Problem statement: Start to finish, return the listing below exactly, pictures excluded.

Exercise materials:
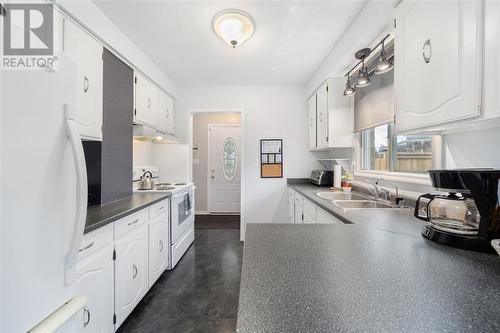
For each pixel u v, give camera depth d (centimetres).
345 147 272
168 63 273
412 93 114
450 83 92
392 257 82
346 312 52
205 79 327
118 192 206
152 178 306
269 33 209
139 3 170
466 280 66
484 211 86
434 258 81
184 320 173
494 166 114
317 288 62
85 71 160
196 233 380
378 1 157
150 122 269
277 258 82
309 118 342
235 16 181
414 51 112
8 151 61
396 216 144
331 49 239
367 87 236
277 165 357
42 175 71
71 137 81
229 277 236
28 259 66
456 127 108
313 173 338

Response below:
For each pixel u v, give camera depth d (centimetres).
345 147 272
168 63 273
412 93 114
450 83 92
392 257 82
346 312 52
205 79 327
118 192 206
152 178 306
269 33 209
139 3 170
466 280 66
484 211 86
434 258 81
184 320 173
494 166 114
317 288 62
85 71 160
196 233 380
378 1 157
150 122 269
277 258 82
309 118 342
235 16 181
414 51 112
8 151 61
396 216 144
331 49 239
367 87 236
277 165 357
42 175 71
71 137 81
229 277 236
28 259 66
456 127 108
313 173 338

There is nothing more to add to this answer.